YOUR ASSIGNMENT.
Give back all the records below, unaltered.

ENTRIES PROVIDED.
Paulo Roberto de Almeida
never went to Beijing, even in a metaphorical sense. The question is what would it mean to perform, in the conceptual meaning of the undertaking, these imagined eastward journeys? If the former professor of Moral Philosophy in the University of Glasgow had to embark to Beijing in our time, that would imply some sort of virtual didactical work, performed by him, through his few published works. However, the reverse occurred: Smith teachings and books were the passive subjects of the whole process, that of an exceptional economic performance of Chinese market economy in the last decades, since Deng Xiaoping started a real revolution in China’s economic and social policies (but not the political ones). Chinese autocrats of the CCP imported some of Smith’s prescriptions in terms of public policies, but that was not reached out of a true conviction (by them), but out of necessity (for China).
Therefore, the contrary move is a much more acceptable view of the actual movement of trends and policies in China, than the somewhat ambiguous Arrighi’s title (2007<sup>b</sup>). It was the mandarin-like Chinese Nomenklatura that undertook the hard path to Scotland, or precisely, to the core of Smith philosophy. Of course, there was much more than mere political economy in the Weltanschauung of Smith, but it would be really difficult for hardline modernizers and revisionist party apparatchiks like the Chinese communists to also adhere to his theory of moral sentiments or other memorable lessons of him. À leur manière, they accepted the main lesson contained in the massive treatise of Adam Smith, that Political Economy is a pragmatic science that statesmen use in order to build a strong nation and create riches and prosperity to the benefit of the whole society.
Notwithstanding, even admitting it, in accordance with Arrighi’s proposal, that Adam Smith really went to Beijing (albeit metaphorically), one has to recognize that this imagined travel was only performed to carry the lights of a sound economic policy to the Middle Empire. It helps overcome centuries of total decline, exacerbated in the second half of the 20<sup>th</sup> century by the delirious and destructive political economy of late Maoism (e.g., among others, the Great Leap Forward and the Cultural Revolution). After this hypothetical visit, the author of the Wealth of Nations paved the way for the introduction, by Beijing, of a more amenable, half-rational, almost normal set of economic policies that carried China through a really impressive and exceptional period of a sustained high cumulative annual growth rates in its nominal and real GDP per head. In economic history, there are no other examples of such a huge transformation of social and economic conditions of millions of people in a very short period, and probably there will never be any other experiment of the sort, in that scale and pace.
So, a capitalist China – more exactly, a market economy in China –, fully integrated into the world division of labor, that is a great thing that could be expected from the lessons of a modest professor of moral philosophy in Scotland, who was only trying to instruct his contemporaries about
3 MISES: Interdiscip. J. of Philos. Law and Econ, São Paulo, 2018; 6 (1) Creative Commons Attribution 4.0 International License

WRITTEN RESPONSE.
Paulo Roberto de Almeida
never went to Beijing, even in a metaphorical sense. The question is what would it mean to perform, in the conceptual meaning of the undertaking, these imagined eastward journeys? If the former professor of Moral Philosophy in the University of Glasgow had to embark to Beijing in our time, that would imply some sort of virtual didactical work, performed by him, through his few published works. However, the reverse occurred: Smith teachings and books were the passive subjects of the whole process, that of an exceptional economic performance of Chinese market economy in the last decades, since Deng Xiaoping started a real revolution in China’s economic and social policies (but not the political ones). Chinese autocrats of the CCP imported some of Smith’s prescriptions in terms of public policies, but that was not reached out of a true conviction (by them), but out of necessity (for China).
Therefore, the contrary move is a much more acceptable view of the actual movement of trends and policies in China, than the somewhat ambiguous Arrighi’s title (2007<sup>b</sup>). It was the mandarin-like Chinese Nomenklatura that undertook the hard path to Scotland, or precisely, to the core of Smith philosophy. Of course, there was much more than mere political economy in the Weltanschauung of Smith, but it would be really difficult for hardline modernizers and revisionist party apparatchiks like the Chinese communists to also adhere to his theory of moral sentiments or other memorable lessons of him. À leur manière, they accepted the main lesson contained in the massive treatise of Adam Smith, that Political Economy is a pragmatic science that statesmen use in order to build a strong nation and create riches and prosperity to the benefit of the whole society.
Notwithstanding, even admitting it, in accordance with Arrighi’s proposal, that Adam Smith really went to Beijing (albeit metaphorically), one has to recognize that this imagined travel was only performed to carry the lights of a sound economic policy to the Middle Empire. It helps overcome centuries of total decline, exacerbated in the second half of the 20<sup>th</sup> century by the delirious and destructive political economy of late Maoism (e.g., among others, the Great Leap Forward and the Cultural Revolution). After this hypothetical visit, the author of the Wealth of Nations paved the way for the introduction, by Beijing, of a more amenable, half-rational, almost normal set of economic policies that carried China through a really impressive and exceptional period of a sustained high cumulative annual growth rates in its nominal and real GDP per head. In economic history, there are no other examples of such a huge transformation of social and economic conditions of millions of people in a very short period, and probably there will never be any other experiment of the sort, in that scale and pace.
So, a capitalist China – more exactly, a market economy in China –, fully integrated into the world division of labor, that is a great thing that could be expected from the lessons of a modest professor of moral philosophy in Scotland, who was only trying to instruct his contemporaries about
3 MISES: Interdiscip. J. of Philos. Law and Econ, São Paulo, 2018; 6 (1) Creative Commons Attribution 4.0 International License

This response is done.